But life has been grand and once I'm able to process the past few weeks, hopefully there will be a nugget or two worth sharing.

She was good. Berry, berry good.

But it's Sunday night and it's right back to work again and I'm definitely feeling the lost hour we got gypped this weekend.

I kind of have a beef about this whole Spring Forward business, and it's not that I'm angry about the fact that we lost an hour, but just how we can no longer use it to our advantage.

You see, our lives are too easy now and we don't do anything for ourselves. We used to need to know about this daylight savings time stuff and program our clocks the next day. It was always great meeting up with people the next day, because you either knew or didn't know and plans always got messed up.

But in our world where a bar of soap is becoming obsolete (I dropped a deuce in my roommate's bathroom the other day because I didn't want to disturb any guests near the kitchen and I washed my hands with this goop from a bottle marked 'physiological cleaning gel.' Man, are we kidding ourselves. What's wrong with a bar of soap?) I can no longer stroll into work an hour late with a self-satisfied grin on my face on Monday and lie and blame it on daylight savings time. That was the one benefit of this dopey ritual.
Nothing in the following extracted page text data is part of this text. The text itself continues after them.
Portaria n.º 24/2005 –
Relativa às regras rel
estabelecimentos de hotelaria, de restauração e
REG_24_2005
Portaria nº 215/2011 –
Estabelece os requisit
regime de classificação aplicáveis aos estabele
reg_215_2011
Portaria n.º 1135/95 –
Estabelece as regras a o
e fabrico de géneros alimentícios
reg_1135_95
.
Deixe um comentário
Now, though, our cellphones automatically jump ahead at 2 a.m. on Sunday morning and they narc us out and kill any opportunity for an excuse.

Another reason to ditch the cellphone, I suppose.

Wednesday, March 10, 2010

yeaaahhhhh... i just don't care....

I know it's been a while, but I was visited by the STELLAR FELLARS!!! And you know, what happens during a bachelor party stays at a bachelor party...

..so I can't talk about the Madafakaz or the shoes thrown at high-rise windows or Surfer Blood or shot glasses in indiscrete places or RJD2 (such a wicked DJ, but why do you feel like you have to be Adam Levine? Just be a fucking DJ)

All I have to say from the last little bit is...

...me and the Patch were looking at hockey highlights after the blur of the weekend and we heard that Alexander Semin of the Washington Capitals pulled a boner, as they say, during a shootout.

So, as avid hockey fans and youtube aficionados, we tried to google the video.

I typed in "Semin Shootout."

Let's just say, I was not expecting the results I got.